Stored data entries:
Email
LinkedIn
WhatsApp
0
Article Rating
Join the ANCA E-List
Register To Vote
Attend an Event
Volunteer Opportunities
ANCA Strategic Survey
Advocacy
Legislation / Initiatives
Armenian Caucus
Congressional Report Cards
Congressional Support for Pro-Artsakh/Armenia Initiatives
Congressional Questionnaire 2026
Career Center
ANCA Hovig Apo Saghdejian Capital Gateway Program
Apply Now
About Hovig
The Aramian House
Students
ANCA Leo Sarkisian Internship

**Problem details:** Write out the entries verbatim, all of them.

**Result of this exercise:**
Email
LinkedIn
WhatsApp
0
Article Rating
Join the ANCA E-List
Register To Vote
Attend an Event
Volunteer Opportunities
ANCA Strategic Survey
Advocacy
Legislation / Initiatives
Armenian Caucus
Congressional Report Cards
Congressional Support for Pro-Artsakh/Armenia Initiatives
Congressional Questionnaire 2026
Career Center
ANCA Hovig Apo Saghdejian Capital Gateway Program
Apply Now
About Hovig
The Aramian House
Students
ANCA Leo Sarkisian Internship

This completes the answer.